In deze zaak, behandeld door de kantonrechter van de Rechtbank Rotterdam, is op 15 december 2023 een tussenvonnis uitgesproken in een huurgeschil tussen [persoon01] en Acre B.V. [persoon01] is de eiser in conventie en verweerder in reconventie, terwijl Acre B.V. de gedaagde in conventie en eiseres in reconventie is. De zaak betreft de vraag of een door de Huurcommissie geconstateerd gebrek in de woning van [persoon01] is hersteld. De kantonrechter heeft eerder, in een tussenvonnis van 29 september 2023, overwogen dat er een deskundigenonderzoek nodig is om deze vraag te beantwoorden. Beide partijen hebben hun standpunten over de wenselijkheid van een deskundigenbericht en de benoeming van deskundigen naar voren gebracht.
[persoon01] heeft verzocht om de Huurcommissie in te schakelen om de situatie ter plaatse te beoordelen, terwijl Acre bezwaar heeft gemaakt tegen de benoeming van de Huurcommissie als deskundige. Acre heeft aangegeven geen vertrouwen te hebben in de Huurcommissie en heeft verzocht om een andere deskundige te benoemen. De kantonrechter heeft in zijn overwegingen benadrukt dat het van belang is om duidelijkheid te krijgen over de herstelstatus van het gebrek en dat de wet een toegankelijke en kostenefficiënte procedure biedt voor zowel huurder als verhuurder om hierover een oordeel te krijgen.

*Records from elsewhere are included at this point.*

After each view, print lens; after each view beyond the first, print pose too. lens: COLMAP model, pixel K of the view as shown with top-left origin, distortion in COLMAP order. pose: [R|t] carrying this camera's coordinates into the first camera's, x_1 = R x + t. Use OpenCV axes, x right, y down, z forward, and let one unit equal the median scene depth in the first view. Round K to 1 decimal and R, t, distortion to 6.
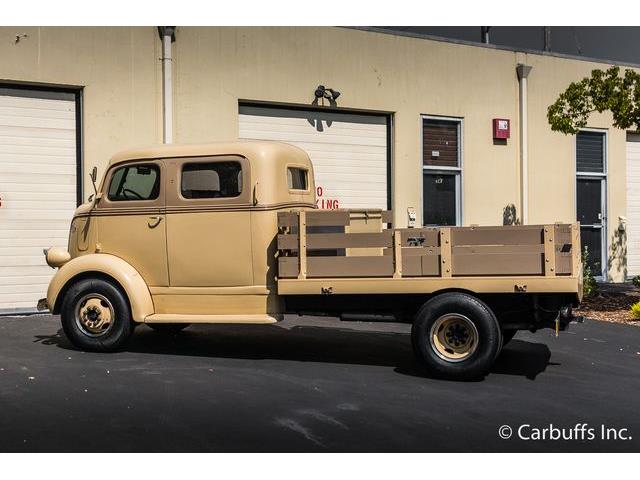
lens RADIAL K [[960.6, 0, 320.0], [0, 960.6, 240.0], [0, 0, 1]] dist [0.007580, -0.061281]
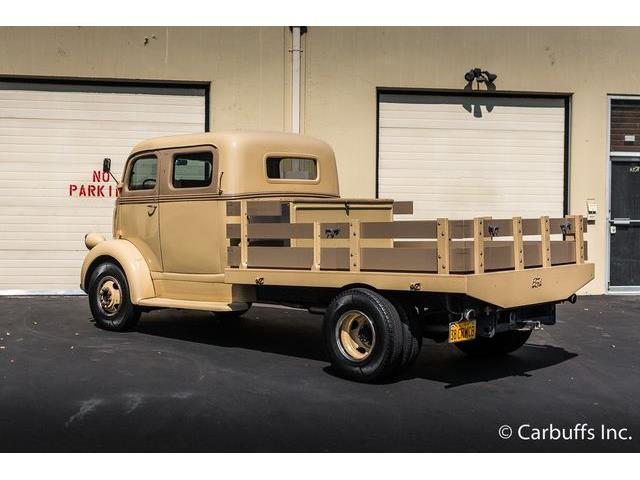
lens RADIAL K [[992.6, 0, 320.0], [0, 992.6, 240.0], [0, 0, 1]] dist [0.010302, 0.049486]
pose [[0.905709, 0.022832, -0.423284, 0.452198], [-0.019572, 0.999736, 0.012048, -0.002905], [0.423447, -0.002627, 0.905917, 0.090186]]
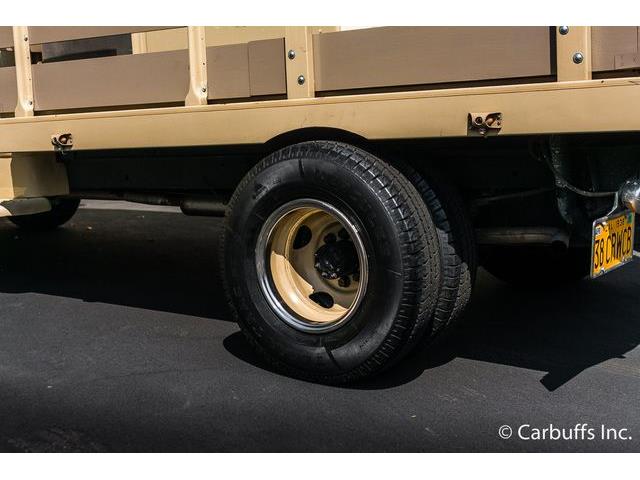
lens RADIAL K [[992.6, 0, 320.0], [0, 992.6, 240.0], [0, 0, 1]] dist [0.010302, 0.049486]
pose [[0.954053, 0.020984, -0.298902, 0.221508], [0.011780, 0.994147, 0.107396, 0.045576], [0.299406, -0.105983, 0.948221, 0.566728]]
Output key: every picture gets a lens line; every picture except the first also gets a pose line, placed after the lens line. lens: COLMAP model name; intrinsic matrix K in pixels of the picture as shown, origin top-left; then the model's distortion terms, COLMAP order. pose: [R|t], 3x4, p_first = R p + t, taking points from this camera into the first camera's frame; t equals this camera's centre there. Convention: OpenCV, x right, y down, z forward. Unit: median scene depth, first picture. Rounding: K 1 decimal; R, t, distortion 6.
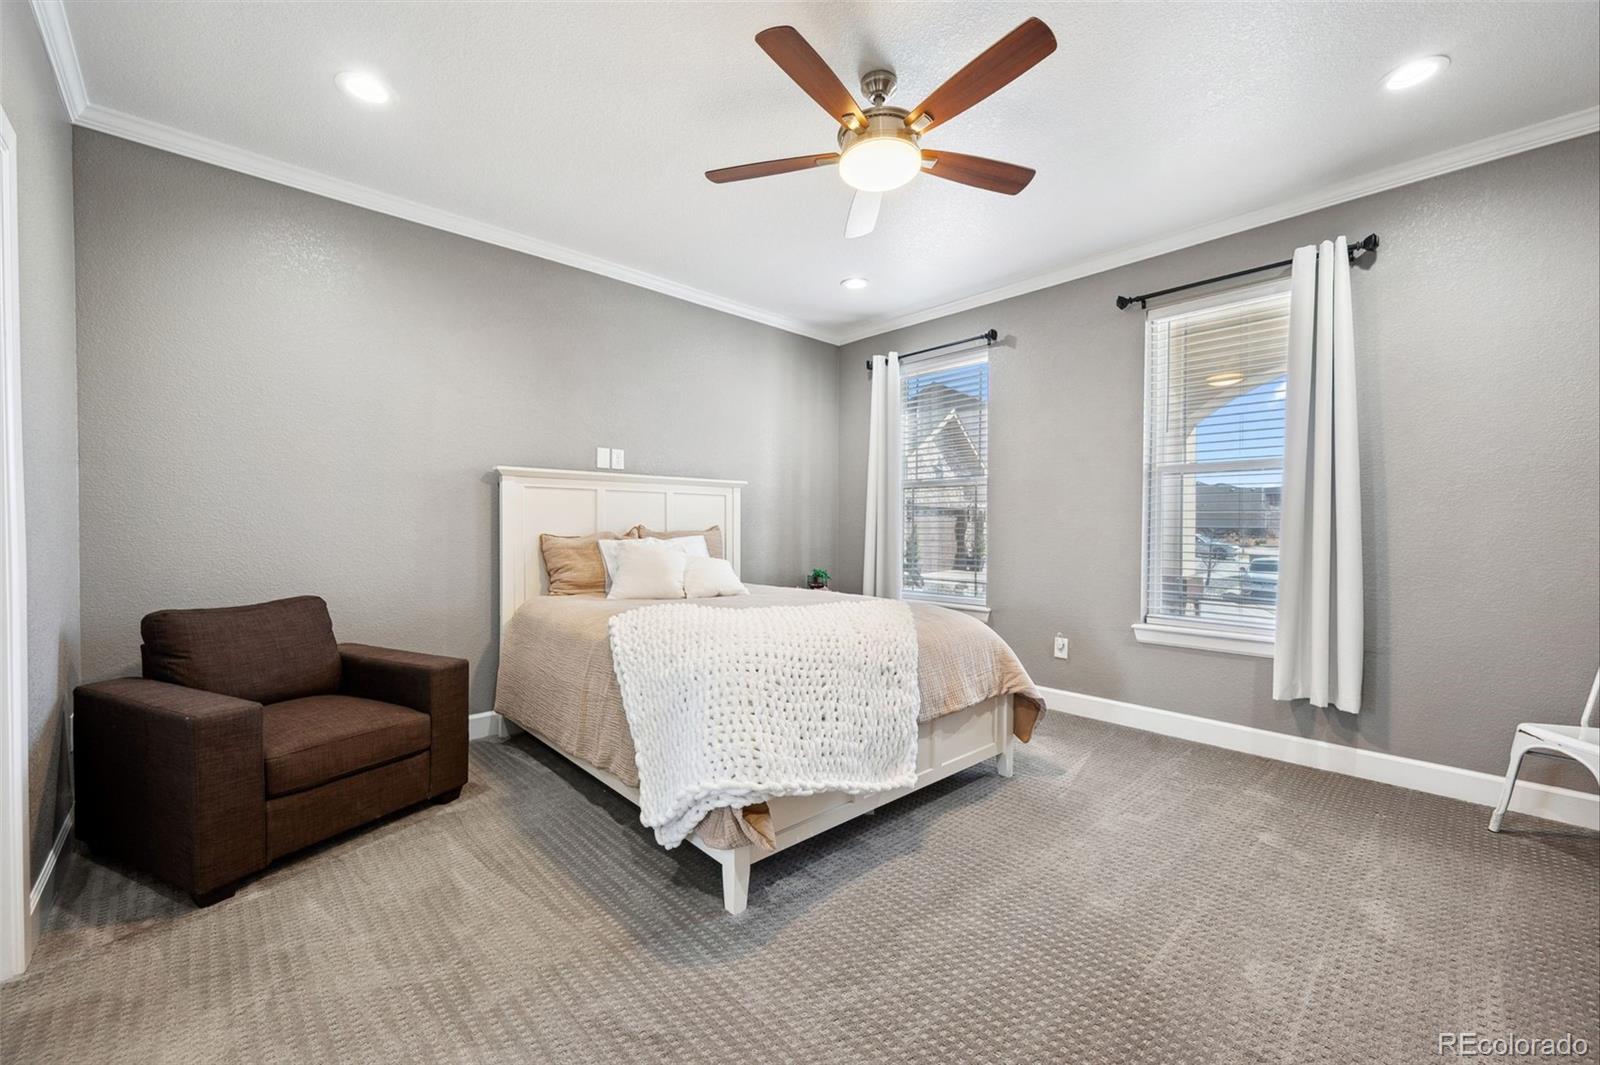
lens RADIAL K [[640.4, 0, 800.0], [0, 640.4, 532.5], [0, 0, 1]] dist [0.000331, 0.000157]
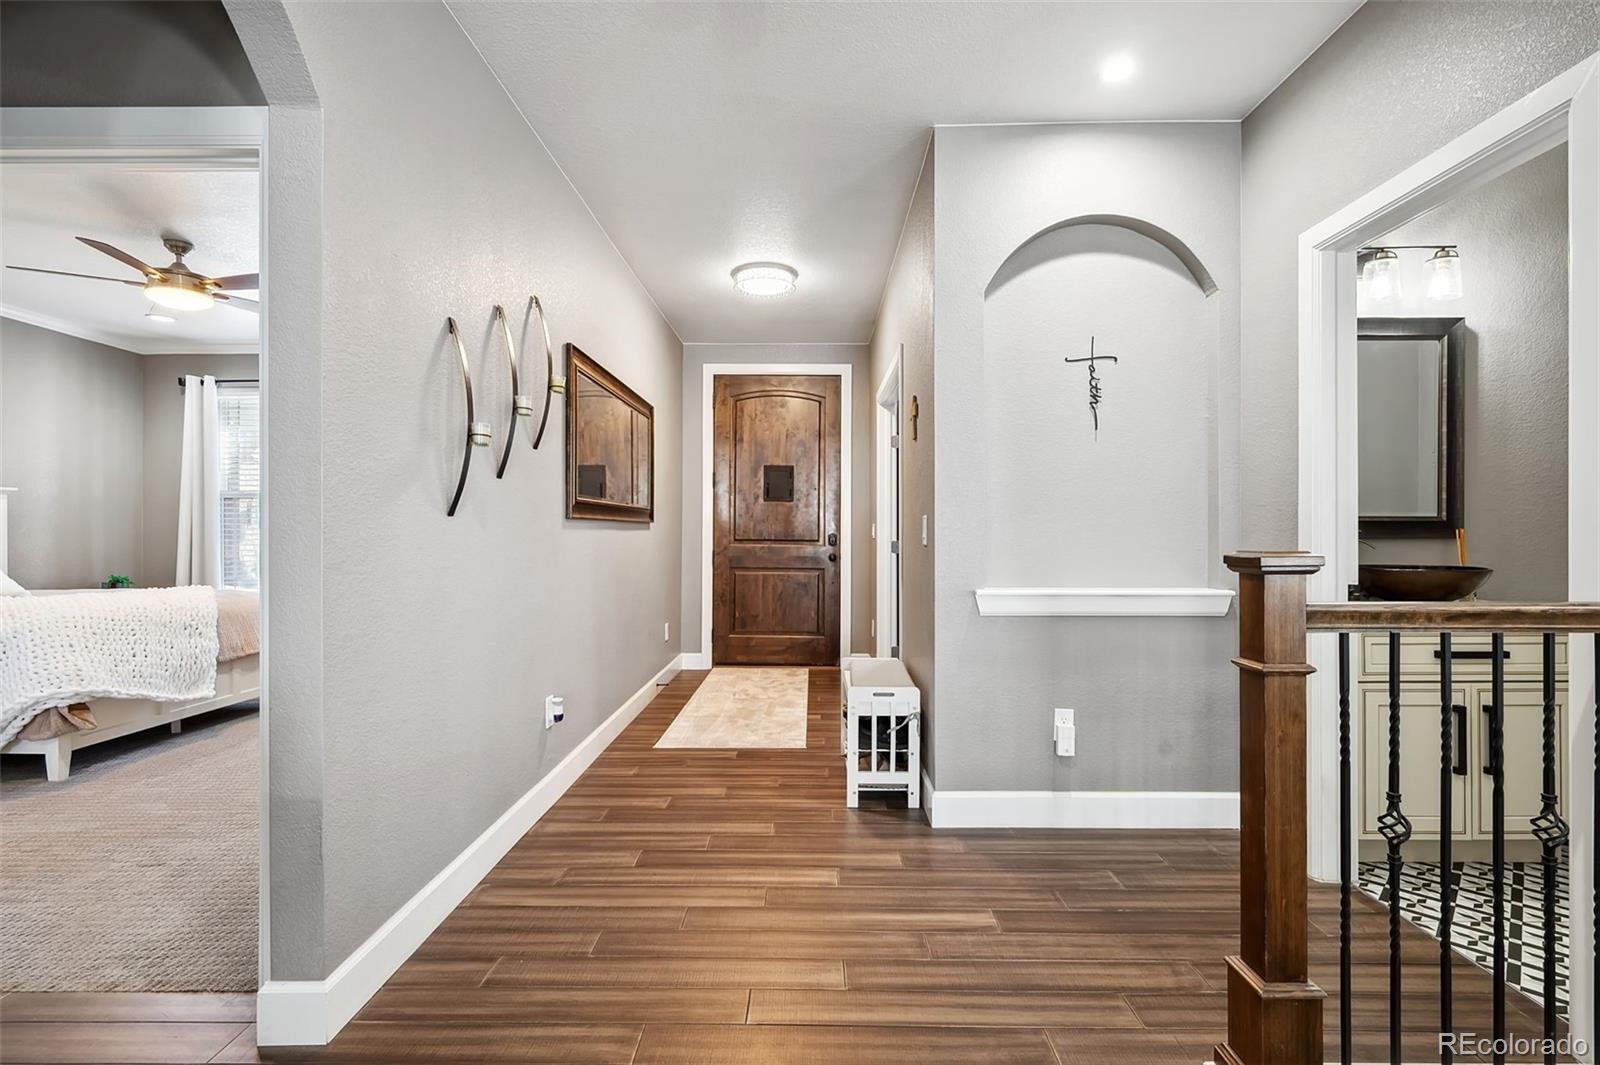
lens RADIAL K [[712.5, 0, 800.0], [0, 712.5, 532.5], [0, 0, 1]] dist [0.001303, 0.000936]
pose [[0.691683, -0.005738, 0.722179, -0.092862], [0.012655, 0.999911, -0.004176, 0.016768], [-0.722091, 0.012028, 0.691694, -1.341758]]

De kantonrechter heeft Acre in de gelegenheid gesteld om een procedure bij de Huurcommissie te starten op grond van artikel 16 lid 4 Uhw in verbinding met artikel 12 lid 5 Uhw. Tevens is Acre bevolen om een afschrift van de uitspraak van de Huurcommissie in het geding te brengen. De zaak is verwezen naar een rolzitting waar Acre kan aangeven of zij de procedure bij de Huurcommissie zal starten. De kantonrechter heeft verder aangegeven dat de bezwaren van Acre tegen de Huurcommissie onvoldoende zijn om een andere beslissing te rechtvaardigen. De verdere beslissing is aangehouden.